*** TEXT SEGMENT ***

One aspect of the translators’ style may be discovered through authorship (or translatorship) attribution. The main premise behind authorship studies is to use statistical and/or computational methods in order to measure some textual features which can then enable distinguishing between texts written by different authors (Stamatatos; El-Fiqi et al.). From a machine learning perspective, a stylometric analysis of a text depends on the processing of certain textual features with the purpose of quantifying the writing style of its author.

In this section, we use Stylo (Eder et al.), one of the main software packages for authorship attribution, to try and find out whether the two translators have distinct styles. Within authorship studies, style is generally understood as the distribution of most frequent words. Stylo algorithms depend on word or character n-grams and processes input data several times in order to establish links between texts. We have run experiments using Bootstrap Consensus Trees, Principal Components Analysis (PCA), Multidimensional scaling and Cluster Analysis and the resulting visualisations reflect the relative distance between the two texts in a 2-dimensional space.

The results from the cluster analysis and bootstrap consensus trees are not conclusive, i.e. some chapters from both translations seem to be very similar while others are more distinct. However, the results from both PCA and multidimensional scaling show a clearer distinction between the two translations which reflects a stylistic difference that can be computationally distinguished as illustrated in Figures (5)-(8).


We get similar results when we use supervised machine learning to predict whether a specific piece of text was the output of a specific translator. In these experiments, we use the top 100 words as features. To make things more consistent, we have normalised the characters’ names so these may not be clues for the machine learning algorithms. For example, all forms of “Gebel” were converted to “Gabal”. We then extracted the most frequent 100 words overall and used as features the frequencies of these top words in both translations. Each translation was divided into sections of 500 words and the feature values are the frequency of each of the top 100 words in each of these two translations. The target was then whether the vector belonged to Alley or Gebelawy. We used the Extreme Gradient Boosting (XGBoost) classification algorithm in a 10-fold cross validation setting and we used the F1 score for evaluation. We obtained an average F1 score of 0.775, which means that supervised machine learning can, in most cases, tell the difference between these two translations of the novel. This also indicates that each of the translators has his own style. However, although the stylometric methods used here are useful, we acknowledge that they have several limitations. For example, we have only relied in the analyses either on function words or the top 100 words in each section, but we have not utilised other features such as discourse markers or syntactic differences (which needs an additional layer of dependency parsing in the analysis).

*** End of TEXT SEGMENT ***
*** ENTRIES SHOWN ***

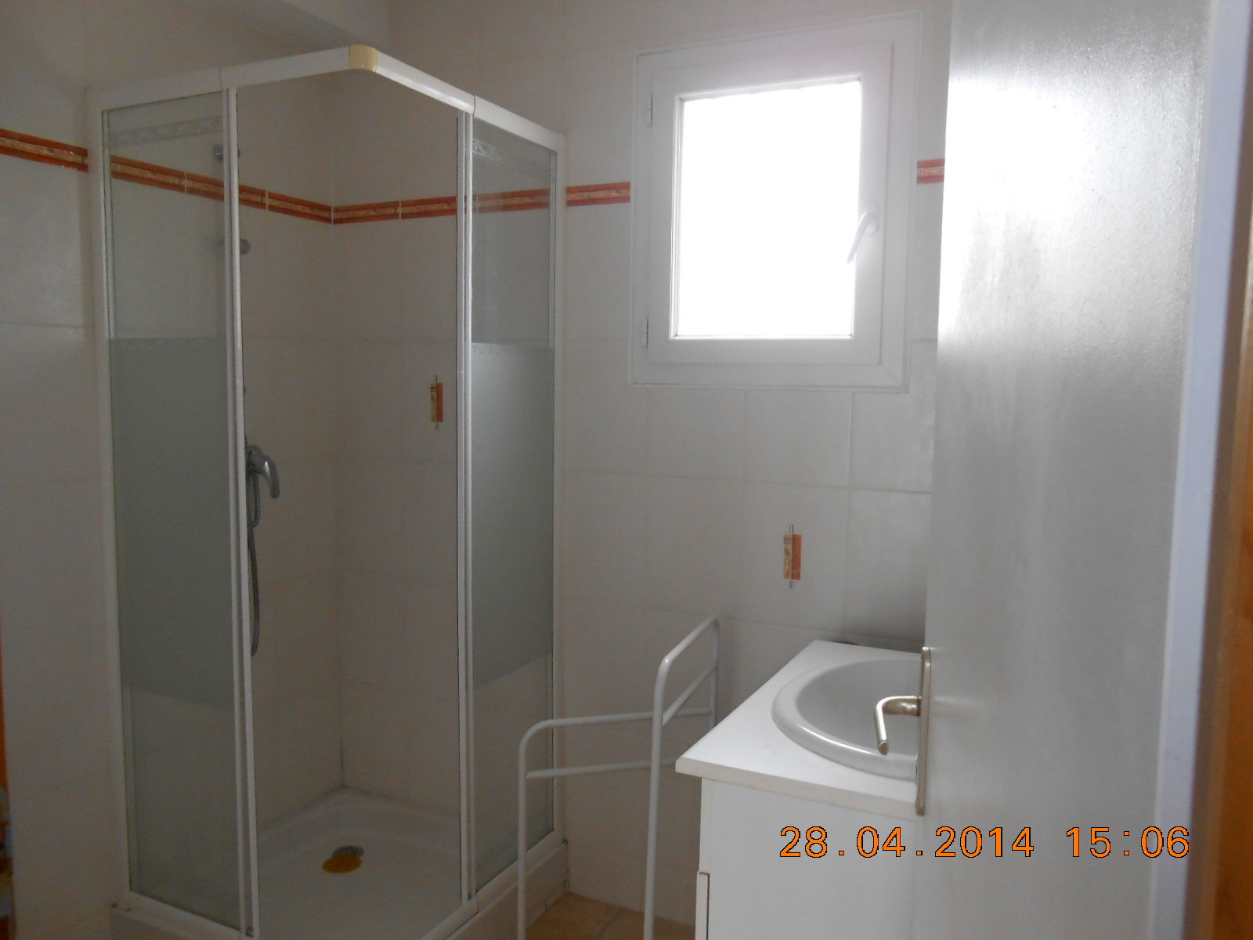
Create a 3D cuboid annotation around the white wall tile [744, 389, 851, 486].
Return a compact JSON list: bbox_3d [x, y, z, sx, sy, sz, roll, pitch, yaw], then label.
[{"bbox_3d":[0.395,-0.073,2.171,0.250,0.216,0.010,4,6,25],"label":"white wall tile"}]

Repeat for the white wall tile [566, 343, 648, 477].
[{"bbox_3d":[-0.059,-0.159,2.384,0.251,0.331,0.010,4,6,25],"label":"white wall tile"}]

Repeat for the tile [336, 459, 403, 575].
[{"bbox_3d":[-0.742,0.131,2.738,0.243,0.332,0.010,4,6,25],"label":"tile"}]

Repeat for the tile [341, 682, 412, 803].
[{"bbox_3d":[-0.748,0.803,2.804,0.248,0.331,0.010,4,6,25],"label":"tile"}]

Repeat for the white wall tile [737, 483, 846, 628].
[{"bbox_3d":[0.392,0.200,2.201,0.251,0.331,0.010,4,6,25],"label":"white wall tile"}]

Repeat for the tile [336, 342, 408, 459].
[{"bbox_3d":[-0.737,-0.201,2.705,0.243,0.332,0.010,4,6,25],"label":"tile"}]

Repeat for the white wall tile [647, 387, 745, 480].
[{"bbox_3d":[0.169,-0.090,2.281,0.251,0.219,0.010,4,6,25],"label":"white wall tile"}]

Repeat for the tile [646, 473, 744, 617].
[{"bbox_3d":[0.164,0.186,2.309,0.251,0.331,0.010,4,6,25],"label":"tile"}]

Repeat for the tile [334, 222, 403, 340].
[{"bbox_3d":[-0.732,-0.532,2.672,0.243,0.332,0.010,4,6,25],"label":"tile"}]

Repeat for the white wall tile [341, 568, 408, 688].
[{"bbox_3d":[-0.746,0.463,2.771,0.243,0.332,0.010,4,6,25],"label":"white wall tile"}]

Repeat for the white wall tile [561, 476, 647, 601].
[{"bbox_3d":[-0.063,0.173,2.415,0.250,0.332,0.010,4,6,25],"label":"white wall tile"}]

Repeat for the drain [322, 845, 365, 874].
[{"bbox_3d":[-0.768,1.053,2.558,0.120,0.020,0.140,-1,6,-17],"label":"drain"}]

*** End of ENTRIES SHOWN ***

* DIRECTIONS:
- a) According to the text on translator style, what average F1 score did the XGBoost classifier achieve?
- b) Pick up the text on translator style right after its final sentence and keep it going.

* ANSWERS TO THE EXERCISE:
- a) An average F1 score of 0.775.

- b)
5.5. Translator thumbprints

The linguistic thumbprint of a translator can be further characterised through some of their vocabulary choices, distribution and collocations. For example, the analysis looks into the frequency and distribution of the names of the main characters in both translations. The novel is divided into five parts, based on the main characters in the plot. The first four have been associated with prophets as they illustrate in their own stories the progression of mankind on earth starting with Adham (Adam), going through the three messengers of Judaism, Chrisitanity and Islam: Gabal (Moses), Rifaa (Jesus), Qassem (Muhammad). Then the last character represents a symbol of change, i.e. Arafa (modernisation). The other important starting figure in the novel is Gebelawi, who has been interpreted as a symbol of God. A corpus search of these names in the two translations as they are spelled results in the frequencies illustrated in Table 9. It shows a pattern for the second translation to refer to names of characters more frequently.

Table 9.Frequencies of the names of main characters in both translations
Name Gebelawi Alley Difference
Gebelaawi / Gabalawi 222 275 + 53
Adham 341 354 + 13
Gebel / Gabal 494 527 + 33
Rifaa 343 401 + 58
Qaasim / Qassem 426 425 - 1
Arafa 279 265 - 14

A more comprehensive look at these character names in the two translations normalises all spelling variations (e.g. Gebelaawi/Gabalawi, Qaasim/Qassem, etc) and includes all grammatical variations (e.g. Adham/Adham’s). The results, illustrated in Figure (9), still show a pattern in the second translation Alley to use character names more frequently with the exception of the two characters Qassem and Arafa.

Figure 9
Figure 9.Comparing frequencies of character names in both translations

Upon close examination of the cases where the second translation refers to character names more frequently, it turns out that there are two main reasons why this happens. First, in some cases, the character name appears in Alley whereas Gebelawi uses a pronoun (he/him) instead. Secondly, which is the more common case, Gebelawi does not mention the character’s name because the whole phrase is deleted in the translation, whereas Alley follows the ST more closely. In examples (1) and (2) below, the character names Rifaa and Gabal only appear in the Alley translation.

Example (1):

فقال معتذراً: لدي عمر كامل للنجارة، ولكن يهمني الآن أن أزور المقاهي جميعاً”

“– I have a whole lifetime for carpentry, but just now I’m anxious to visit all the caſes.” (Gebelawi, Ch. 46)

“I have a whole life for carpentry,” Rifaa said in a tone of apology, “but for now I want to visit all the coffeehouses.” (Alley, Ch. 46)

Example (2)

"وخرج جبل من صمته قائلاً: لعلها جريمة مزعومة لم تقع؟ واندفع الغضب في صدر زقلط لدى سماعه صوت

جبل فقال: لا ينبغي أن نضيع الوقت في الكلام."

"Gebel broke his silence: — Perhaps it’s only an allegation.

Thudclub was furious at this, and he said: – There’s no need for us to waste time talking." (Gebelawi, Ch. 31)

“Maybe it’s just a story—maybe this crime didn’t take place!” Gabal said, breaking his silence.

Rage ignited in Zaqlut’s breast at the sound of Gabal’s voice. “We must not waste our time with talk.” (Alley, Ch. 31)

However, in example (3), it is noted that even though the name Gabalawi appears in Alley but not in Gebelawi, it is not explicitly mentioned in the ST either but was a result of an enriched interpretation on part of the translator.

Example (3)

“ونال نصيبه كاملاً من ريع الوقف ورأى الأبنية تشيد باسم الوقف ثم تتوقف بأمر قدري”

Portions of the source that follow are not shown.